Джей Джей продел руку под руку товарища, которую тот глубоко засунул в карман своего бархатного пальто.
- Тебе нельзя возвращаться, покуда не будет известно, что там все кончено, Клайв, - прошептал Джей Джей.
- Разумеется, старина, - отвечал его приятель, покачивая головой и выпуская изо рта клубы табачного дыма.
Вскоре по приезде друзья, разумеется, отправились в Помпею, каковую мы не обязаны описывать, поскольку пишем не картины Италии, а хронику жизни Клайва Ньюкома, эсквайра, и его досточтимого семейства. Прежде, чем им отправиться в это путешествие, наш молодой герой прочел восхитительную повесть сэра Бульвера Литтона, ставшую чем-то вроде истории Помпеи, а также описание Плиния, приведенное в путеводителе. Восхищенный мастерством, с каким английский романист как бы иллюстрировал своей книгой эти места, словно помпейские дома были картинами, к которым он сочинил текст, шутник Клайв, постоянно упражнявшийся в своем любимом искусстве карикатуры, предложил сочинить пародийную историю с теми же персонажами и местом действия.

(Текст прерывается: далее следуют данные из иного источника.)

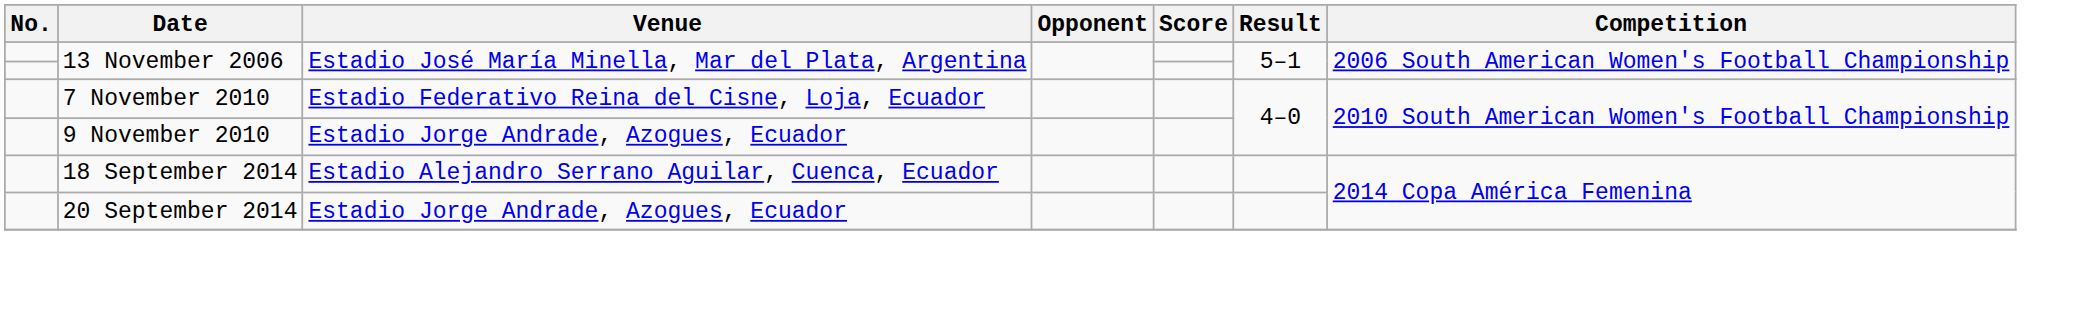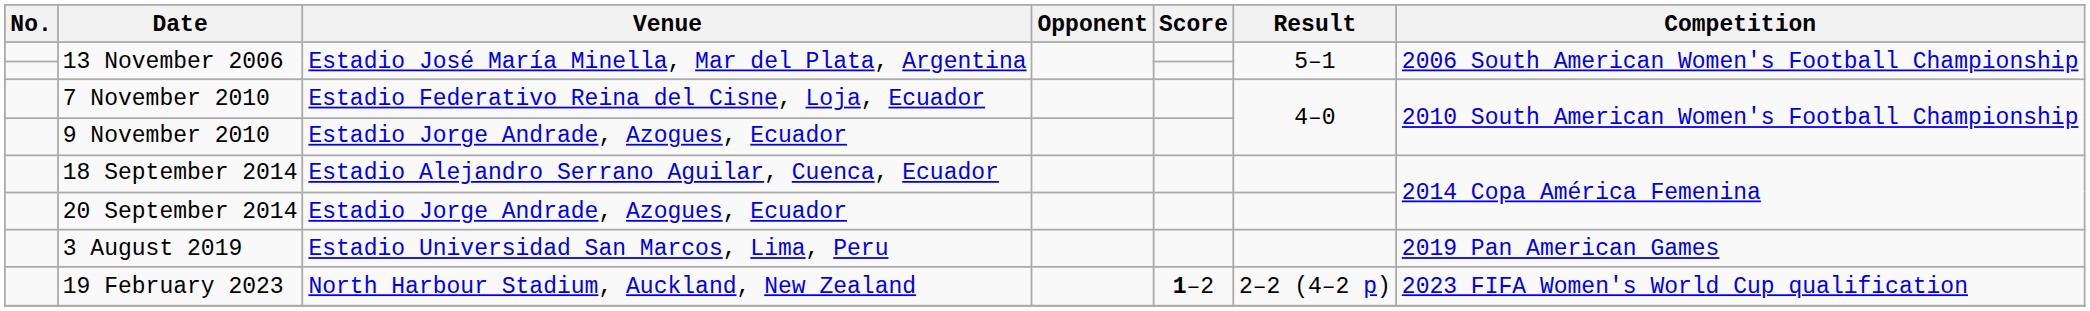+ row: 3 August 2019 | Estadio Universidad San Marcos, Lima, Peru | 2019 Pan American Games
+ row: 19 February 2023 | North Harbour Stadium, Auckland, New Zealand | 1–2 | 2–2 (4–2 p) | 2023 FIFA Women's World Cup qualification
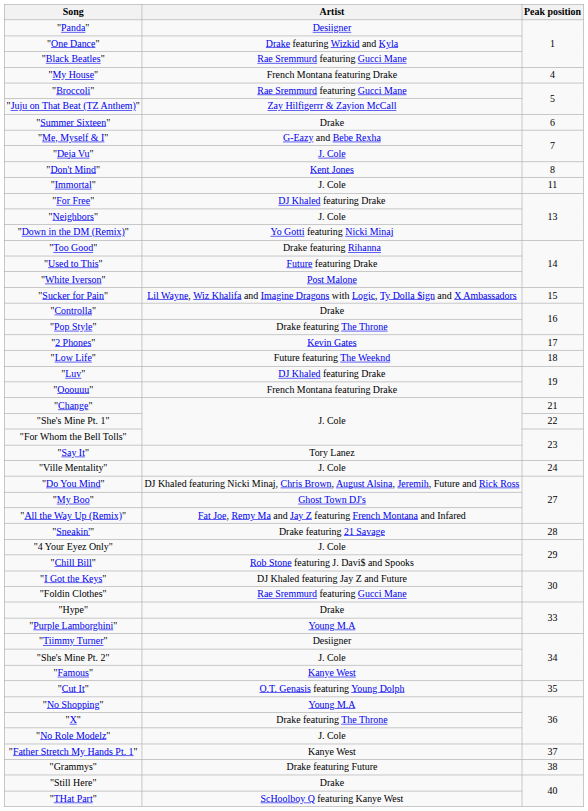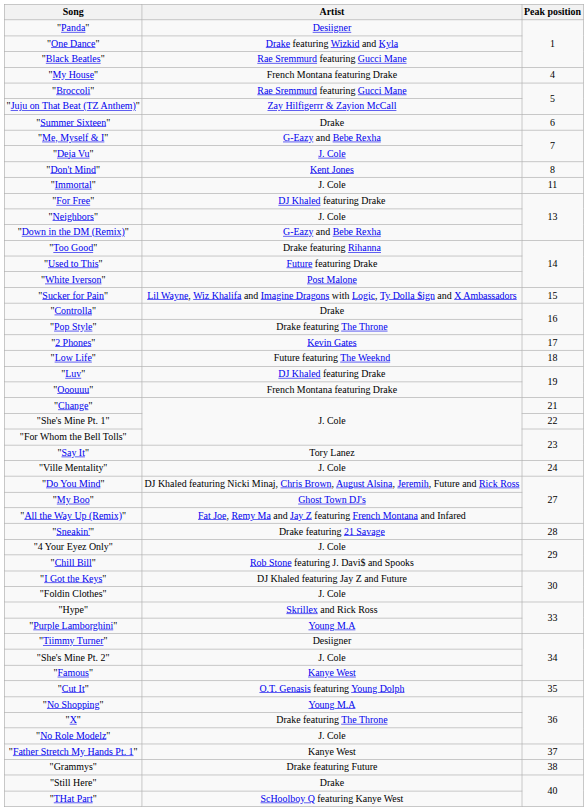"Down in the DM (Remix)" | Artist: Yo Gotti featuring Nicki Minaj -> G-Eazy and Bebe Rexha
"Foldin Clothes" | Artist: Rae Sremmurd featuring Gucci Mane -> J. Cole
"Hype" | Artist: Drake -> Skrillex and Rick Ross
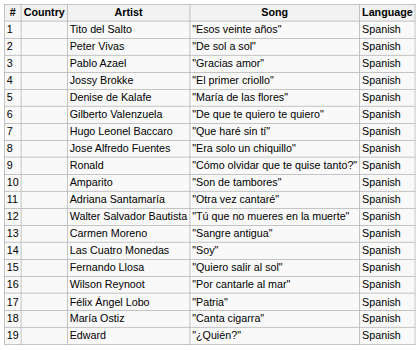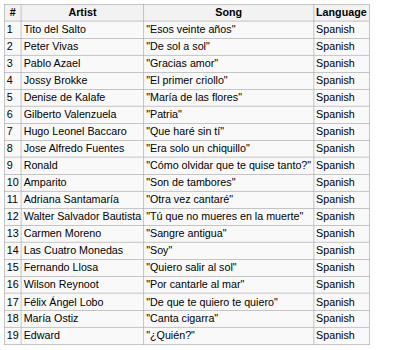- column: Country
Gilberto Valenzuela | Song: "De que te quiero te quiero" -> "Patria"
Félix Ángel Lobo | Song: "Patria" -> "De que te quiero te quiero"
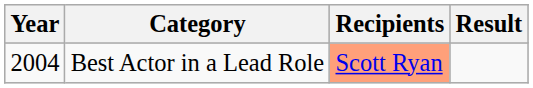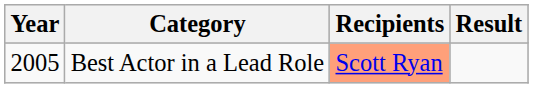Best Actor in a Lead Role | Year: 2004 -> 2005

- Главной у нас будет, - говорил он, - маменька Плиния, которую историк описал как даму редкой тучности; вот она спешит с места катастрофы в сопровождении рабов, прикрывающих подушками ее пышные формы от раскаленных осколков. Да, старая миссис Плиний и будет моей героиней! - заключил Клайв. Этот рисунок на темно-серой бумаге, у края подштрихованной красным, по сей день сохранился в альбоме Клайва.
И вот, когда они там смеялись, болтали, дивились на окружающие их чудеса и передразнивали гнусавую речь сопровождавшего их чичероне или останавливались в молчании, поддавшись воздействию этого необычного места, как бы озаренного печальной улыбкой, - Им неожиданно повстречалась другая группа англичан, состоящая из двух молодых людей и пожилой дамы.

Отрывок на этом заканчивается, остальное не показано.